What I enjoy about films of this genre is not necessarily the film’s end point but rather all those moments between its commencement and final point. We get to see Jason and Sophie playing this game where Jason believes he can stop time with his mind, which comes back later in the film in one of the year’s most effective and outstanding scenes of the year; we also get to see Sophie trying to do her own dance videos and just continually being awkward about it and never getting through the first one and many other nice dramatic moments.
What will really make this film memorable is the time and space bending scene with Jason in the middle of the night. It’s a scene that is based on the idea of a lack of wish for time to continue. In every failed relationship we all have this moment. We recognize what’s about to happen and we know that it’s just one moment away from finally going in the completely opposite direction that we had ever hoped for it to go and all we want is for that moment not to happen. So instead of dealing with that moment we freeze time to the moment just before, when things are still good. You and she are, supposedly, still happy and nothing else really matters.

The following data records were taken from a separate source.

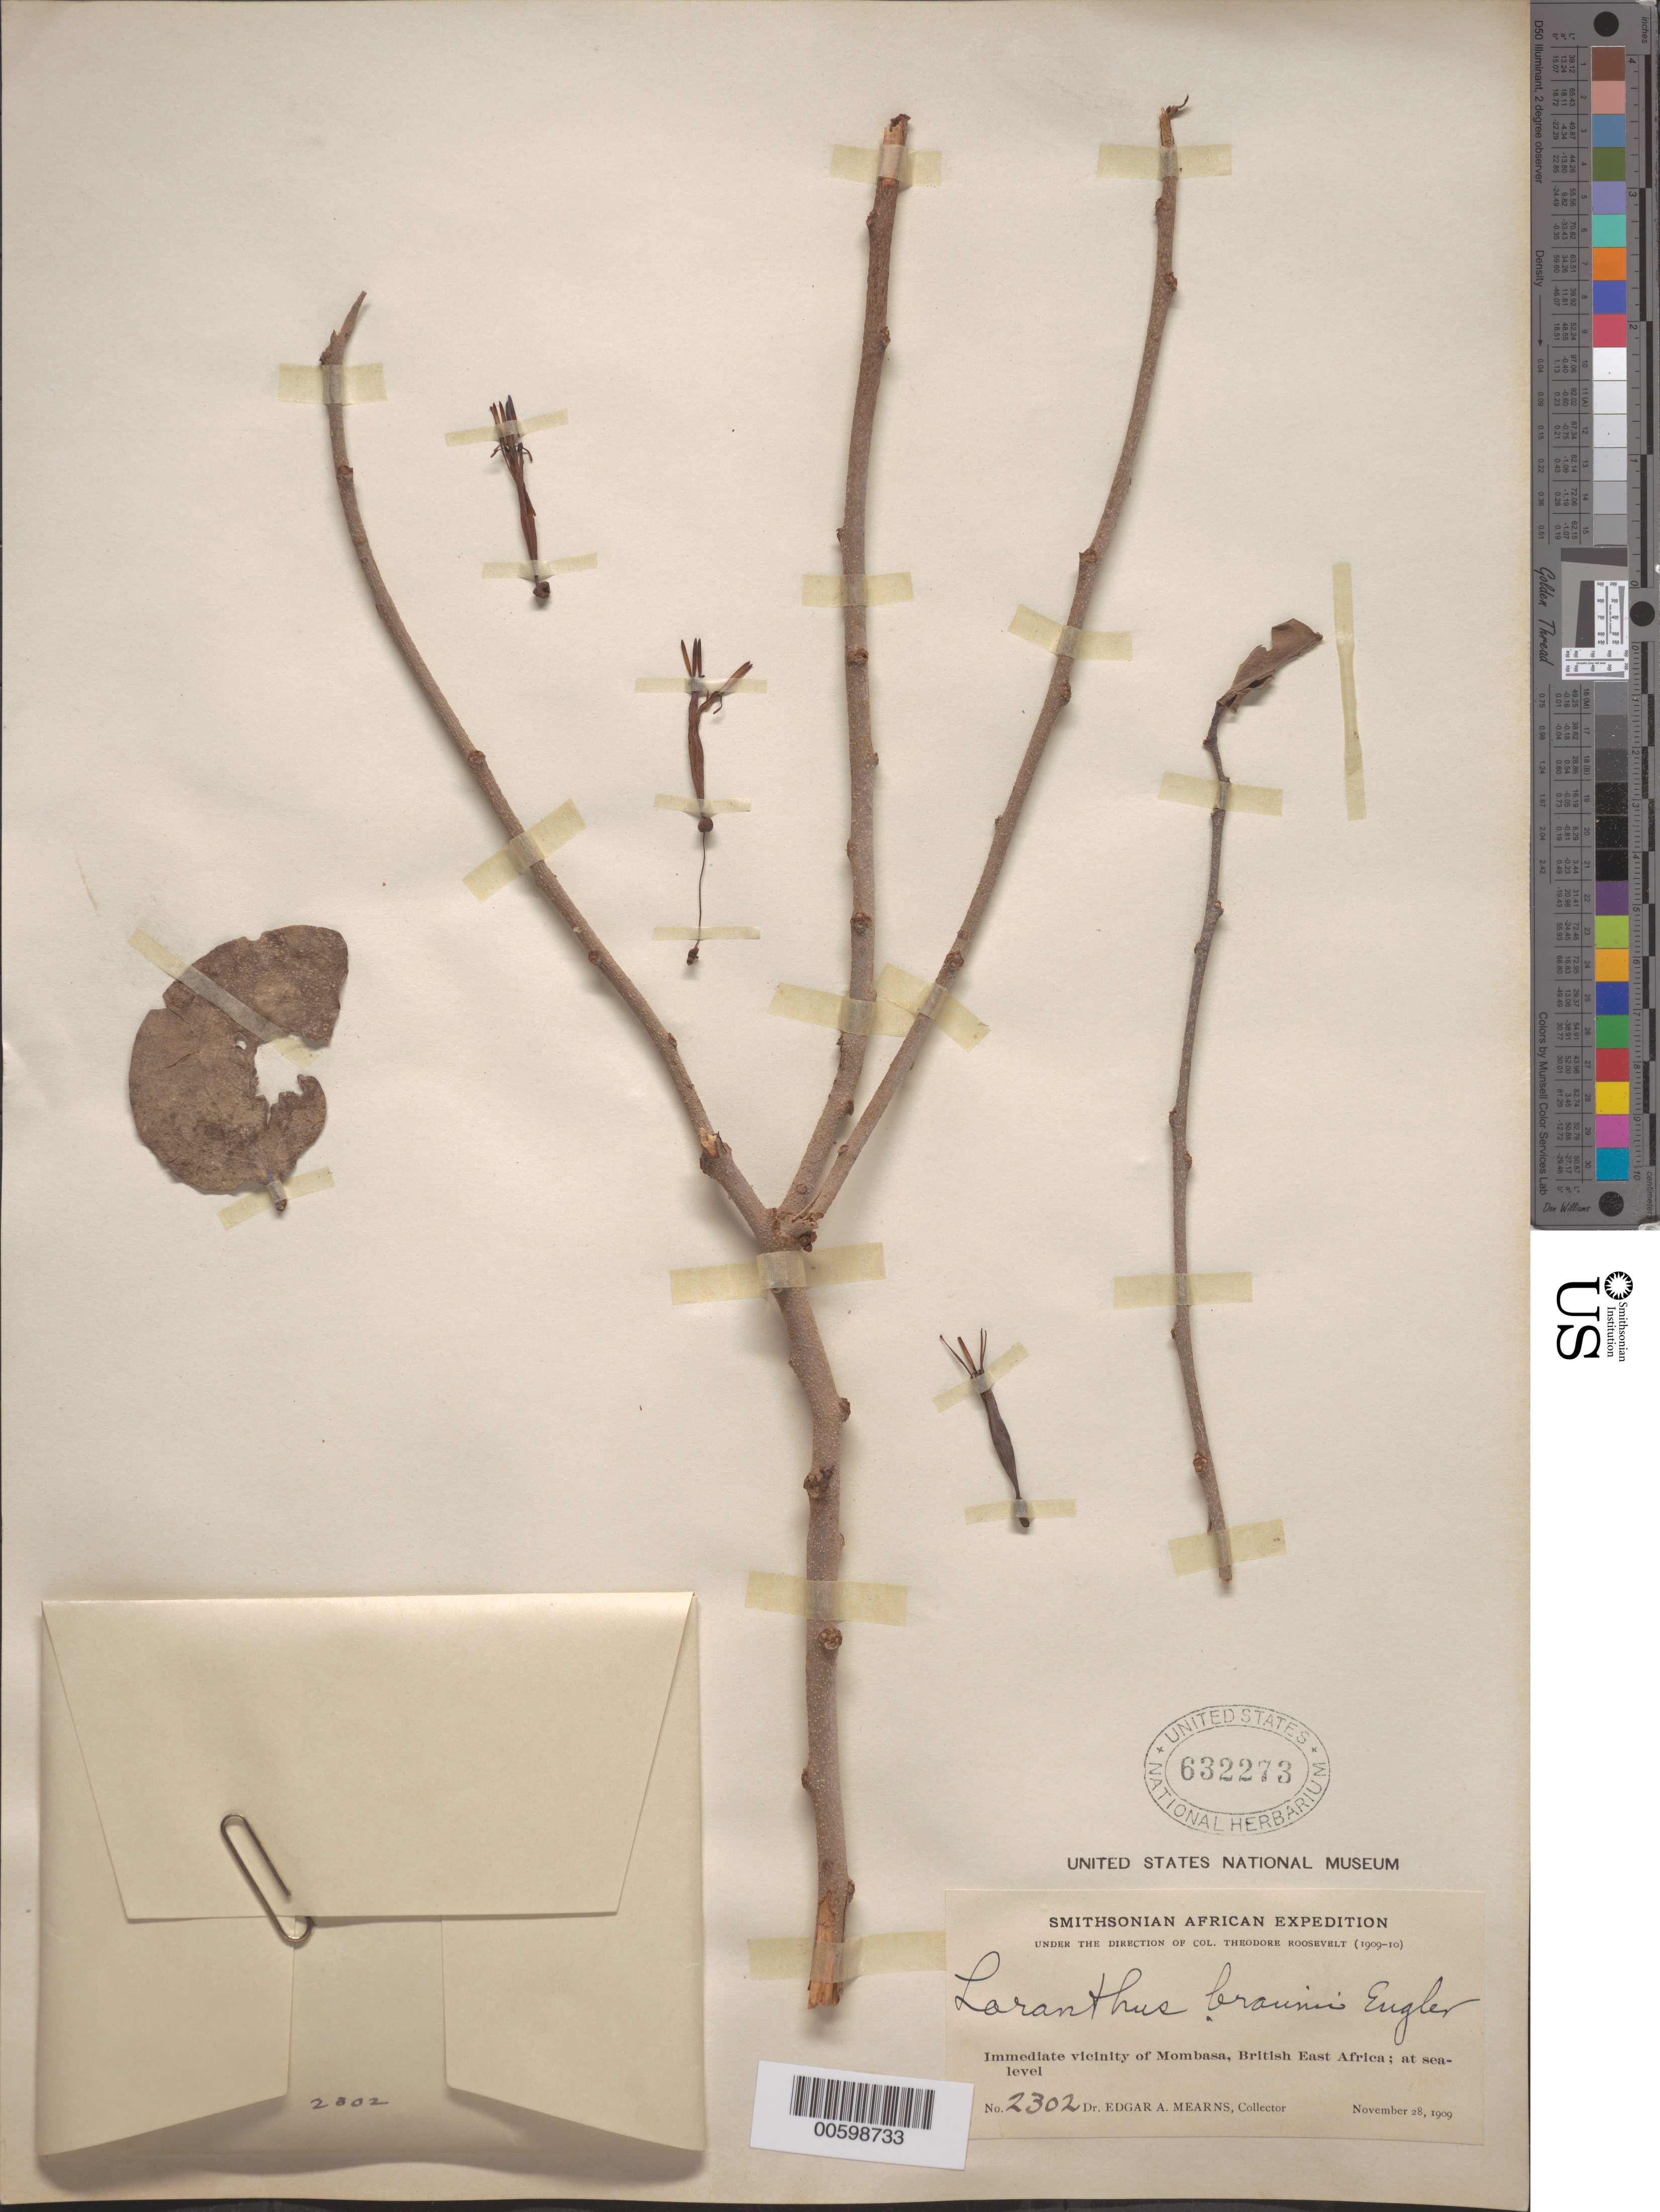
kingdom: Plantae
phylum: Tracheophyta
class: Magnoliopsida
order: Santalales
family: Loranthaceae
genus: Loranthus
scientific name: Loranthus braunii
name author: Engl.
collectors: E. A. Mearns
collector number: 2302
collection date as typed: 28 Nov 1909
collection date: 1909-11-28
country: Kenya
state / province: Mombasa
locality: Immediate vicinity of Mombasa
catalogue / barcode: US 632273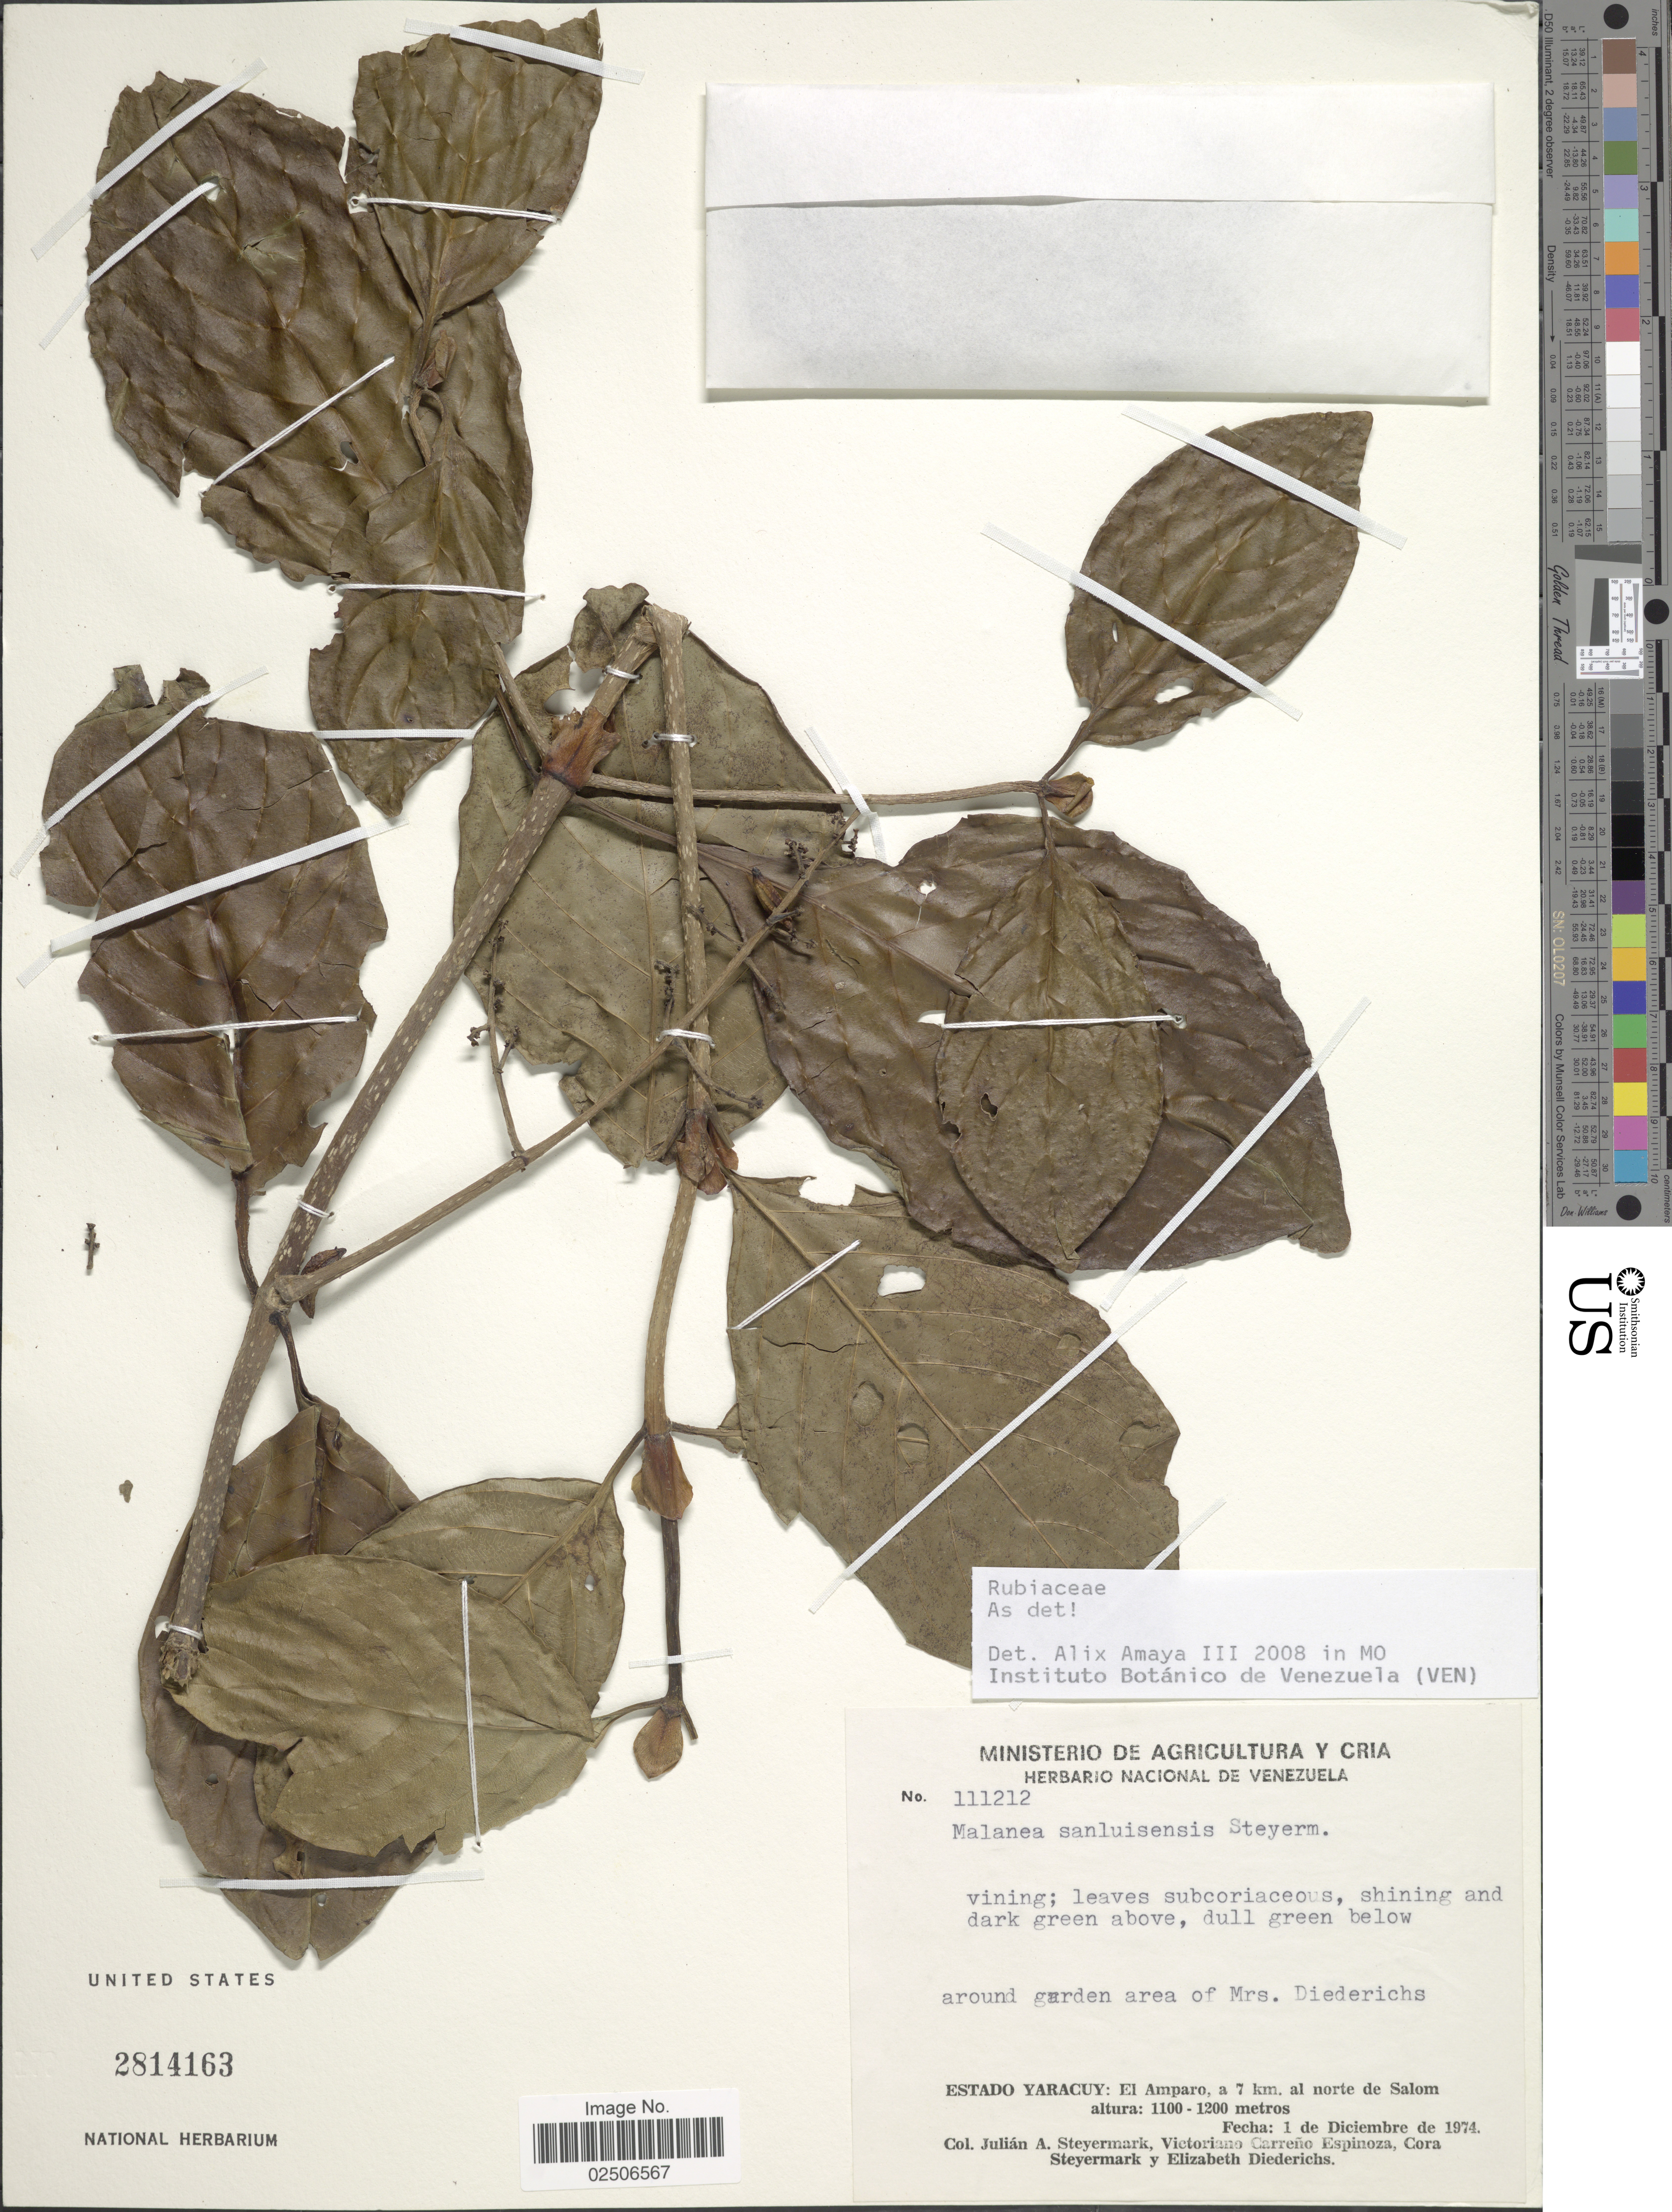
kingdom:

I will say however, as much as I liked this movie I did find certain elements confusing. I didn’t get the role of Paw Paw, the cat they plan to adopt that we get to hear monologues from throughout the film. In most films that do that they have the thoughts of that outside character mimic what’s happening with our protagonist(s). So was Sophie represented by Paw Paw? Was she the one who was always outside and never loved in the first place? I don’t think so, but I’m sure that the cat was supposed to mean something.